A nuestra habitación vacía llena de fantasmas la llamamos agenda telefónica. Está llena de espectros que hace años dejaron su conversación en suspenso. Sigmund Freud supuso que el fantasma de seducción, el de castración y el del sexo entre los padres, conforman la personalidad humana. Déjenme que ponga en duda que hoy sean inconscientes y exclusivamente masculinos. Nuestros fantasmas de hoy provienen de una seducción numérica y las personas no responden porque las tardes de cine y las borracheras llenas de proyectos no han existido nunca.

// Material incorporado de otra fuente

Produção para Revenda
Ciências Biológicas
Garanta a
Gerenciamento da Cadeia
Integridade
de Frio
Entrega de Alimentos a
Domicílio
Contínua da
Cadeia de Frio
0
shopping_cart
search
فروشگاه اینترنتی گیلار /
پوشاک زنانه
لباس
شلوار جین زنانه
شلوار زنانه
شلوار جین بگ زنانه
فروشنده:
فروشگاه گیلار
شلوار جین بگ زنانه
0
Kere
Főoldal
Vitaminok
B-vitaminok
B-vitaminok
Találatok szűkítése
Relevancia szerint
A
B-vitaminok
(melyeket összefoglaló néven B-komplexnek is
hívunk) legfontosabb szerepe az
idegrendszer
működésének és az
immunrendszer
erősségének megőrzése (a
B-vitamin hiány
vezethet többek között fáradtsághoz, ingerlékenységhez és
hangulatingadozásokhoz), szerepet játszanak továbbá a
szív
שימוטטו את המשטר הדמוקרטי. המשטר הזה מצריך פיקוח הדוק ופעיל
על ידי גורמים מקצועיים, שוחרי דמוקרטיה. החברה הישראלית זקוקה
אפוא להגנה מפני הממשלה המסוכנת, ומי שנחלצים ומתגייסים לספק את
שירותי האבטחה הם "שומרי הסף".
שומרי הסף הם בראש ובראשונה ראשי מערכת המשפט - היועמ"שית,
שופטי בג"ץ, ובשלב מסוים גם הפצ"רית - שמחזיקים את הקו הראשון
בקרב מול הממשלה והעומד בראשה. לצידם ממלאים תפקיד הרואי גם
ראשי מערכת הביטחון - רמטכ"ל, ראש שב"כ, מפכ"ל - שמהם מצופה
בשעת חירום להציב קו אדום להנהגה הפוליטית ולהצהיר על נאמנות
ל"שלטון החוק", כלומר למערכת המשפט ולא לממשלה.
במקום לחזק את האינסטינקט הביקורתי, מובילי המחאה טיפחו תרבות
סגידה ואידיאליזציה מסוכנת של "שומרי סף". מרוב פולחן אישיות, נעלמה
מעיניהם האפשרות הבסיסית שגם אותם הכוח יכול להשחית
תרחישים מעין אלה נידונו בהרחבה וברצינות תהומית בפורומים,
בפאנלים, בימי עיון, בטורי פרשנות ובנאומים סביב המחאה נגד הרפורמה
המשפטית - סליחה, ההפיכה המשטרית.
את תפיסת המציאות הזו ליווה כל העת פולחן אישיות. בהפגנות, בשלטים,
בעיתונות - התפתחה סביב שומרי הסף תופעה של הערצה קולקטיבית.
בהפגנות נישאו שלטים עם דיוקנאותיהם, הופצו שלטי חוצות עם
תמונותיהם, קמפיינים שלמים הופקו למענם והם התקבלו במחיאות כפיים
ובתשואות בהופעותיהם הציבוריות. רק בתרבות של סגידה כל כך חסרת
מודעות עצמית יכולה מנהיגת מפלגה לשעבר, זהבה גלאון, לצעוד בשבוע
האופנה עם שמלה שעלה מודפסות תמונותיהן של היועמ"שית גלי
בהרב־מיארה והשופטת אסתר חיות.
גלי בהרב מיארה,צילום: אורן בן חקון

Es difícil medir la amplitud real de la espectralización social porque se banaliza en la llamada la cultura de los bares española, donde las personas entran felices por la puerta siendo entes reales para convertirse con el tiempo en personajes convencionales, reducidos a cuatro arquetipos afectivos.

La precarización de la amistad deviene también de la económica. O al menos sirve de excusa al agotamiento de la empatía. Si al currículum enviado no corresponde respuesta alguna, tampoco parece ahora que los mensajes tengan que ser acabados con una despedida. Se dejan en un suspenso parecido a esas películas con «final abierto».

Tanto en la amistad como en el trabajo, algunos solemos hacer las cosas mal. En primer lugar, no hablar de dinero porque es feo. No entender que cuando alguien quiere una cosa que tú no quieres, ceder va a ir en detrimento tuyo. Tapar los defectos de los demás y darte cuenta demasiado tarde que los demás han exagerado los tuyos a tus espaldas. Que si expresas tus opiniones como las sientes acabarán diciendo que «tú eres así» sin tomarte en serio si no te has valorado a tiempo. O aguantar las groserías despóticas de alguien sin responderlas inmediatamente. Todo se resume en la tu estúpida idea de querer que las relaciones entre personas vayan bien. Pero no son personas. Son fantasmas que fluyen como los reflejos del sol en el agua.

Bajo la atmósfera de esta nueva tendencia -a la que espero que hayan notado que hasta el final me he negado a llamar «ghosting» como si la hubiera acabado de descubrir- alguien podría intentar hacer un análisis de este nuevo espacio de tele-laboral-afectivo en el que las relaciones se reducen a meros mensajes y conversaciones telefónicas. En un mundo de trabajadores y amistades fantasmas, si cada uno tomáramos la decisión de atravesar las paredes, el encierro en las habitaciones vacías no tendría razón de ser. Así que aquí me tienen, escribiendo esto muy a gusto, rascando el enlucido del muro con las uñas, a ver hasta dónde llego. Porque lo importante es estar a gustito. ¿O no?